● Entries shown
§

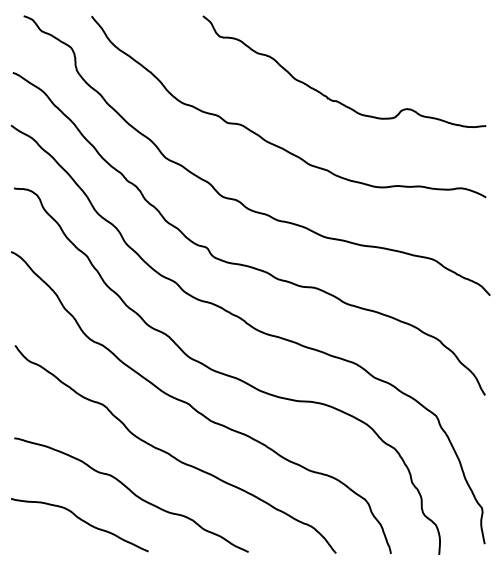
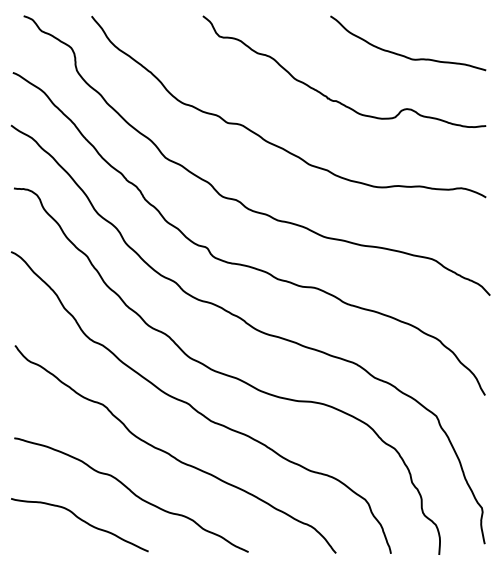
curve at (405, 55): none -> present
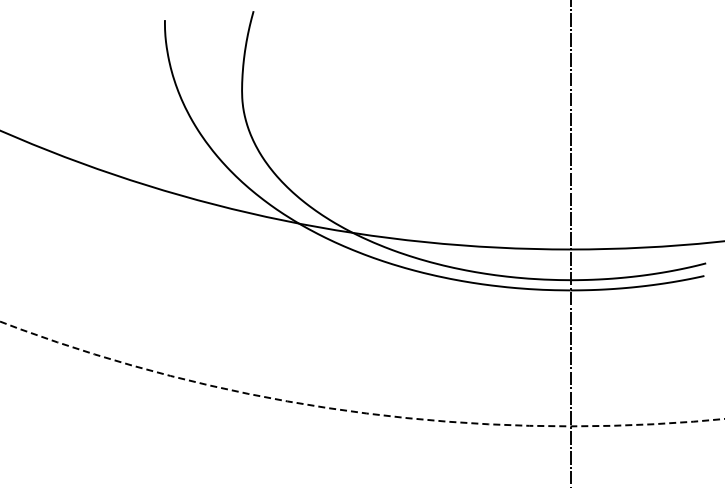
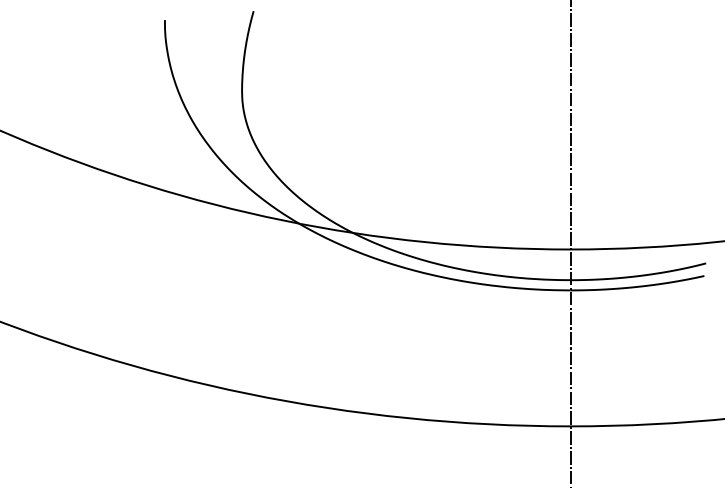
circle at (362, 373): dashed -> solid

§

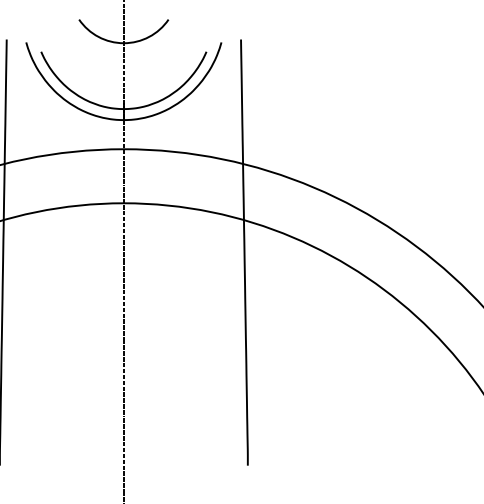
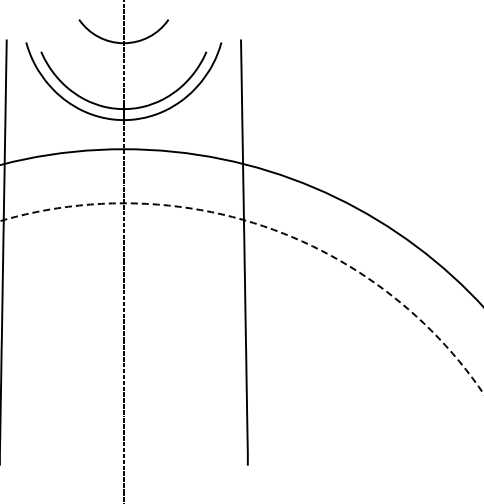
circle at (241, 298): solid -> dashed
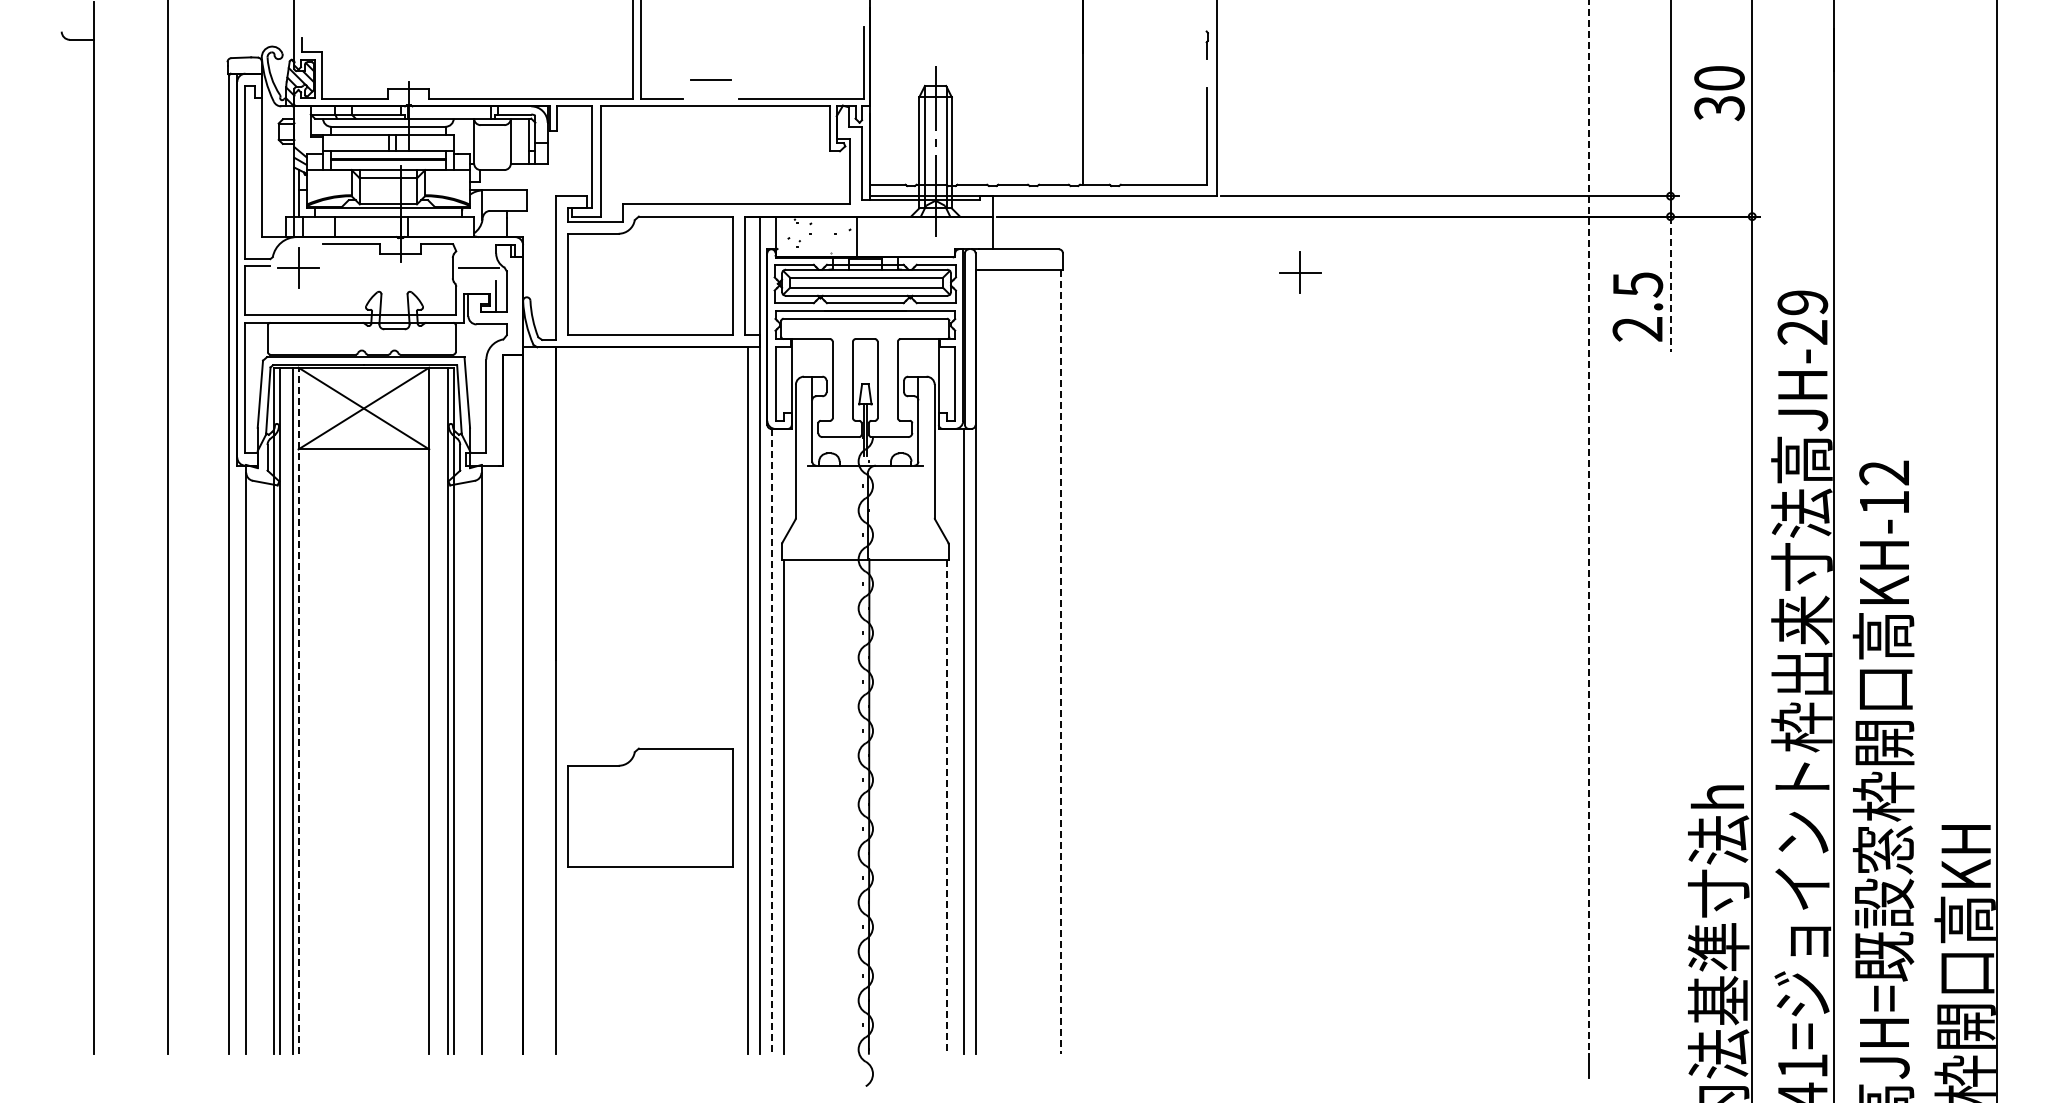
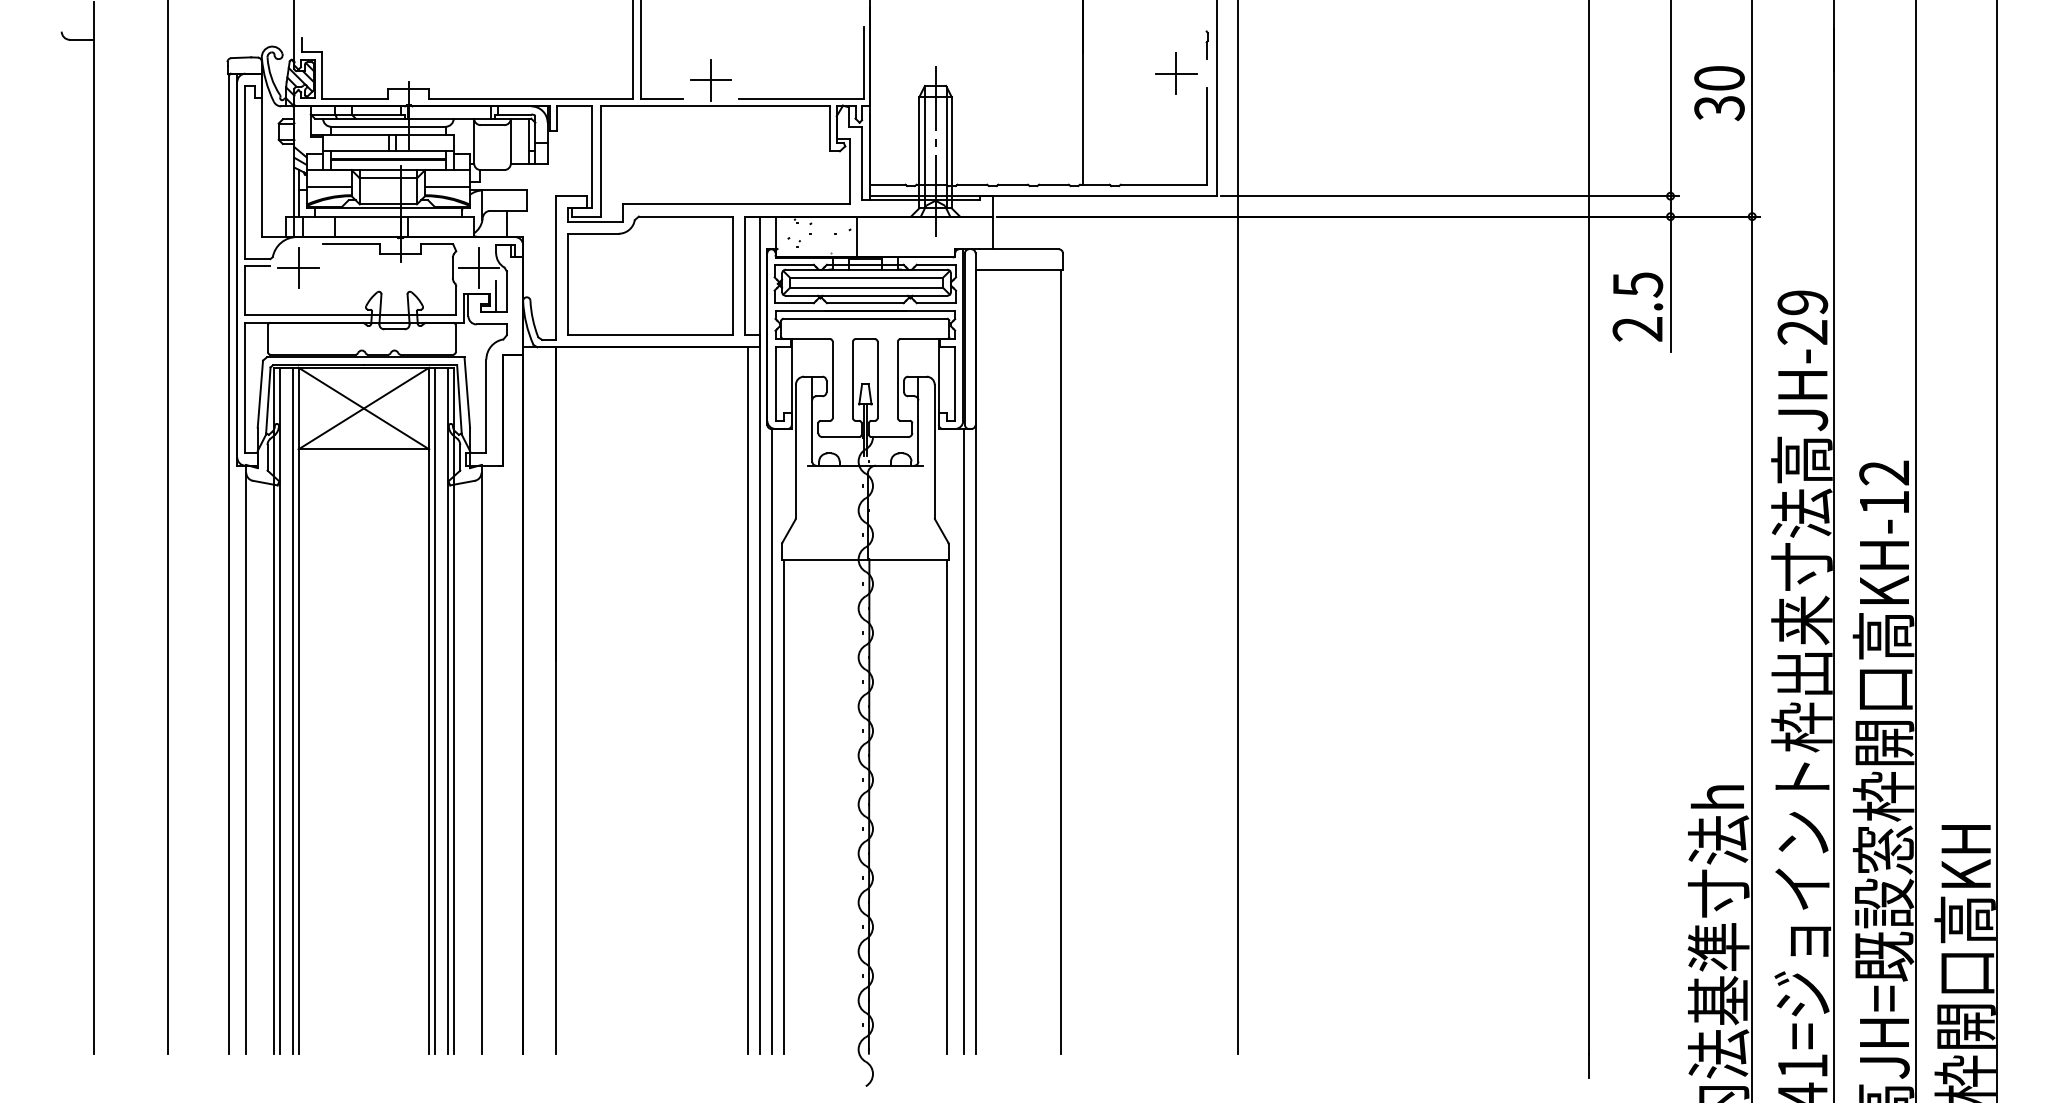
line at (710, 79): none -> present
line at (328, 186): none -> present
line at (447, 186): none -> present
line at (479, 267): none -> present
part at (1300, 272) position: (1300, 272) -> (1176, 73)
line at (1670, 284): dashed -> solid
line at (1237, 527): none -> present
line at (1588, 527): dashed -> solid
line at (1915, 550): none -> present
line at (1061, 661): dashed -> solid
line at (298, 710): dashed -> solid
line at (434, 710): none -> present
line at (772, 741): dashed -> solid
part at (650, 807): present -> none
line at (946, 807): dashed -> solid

§

● What you have to do
Repeat the material from the line with "line at (298, 710): dashed -> solid" up to and including the line with "line at (946, 807): dashed -> solid".

● Reply to the task
line at (298, 710): dashed -> solid
line at (434, 710): none -> present
line at (772, 741): dashed -> solid
part at (650, 807): present -> none
line at (946, 807): dashed -> solid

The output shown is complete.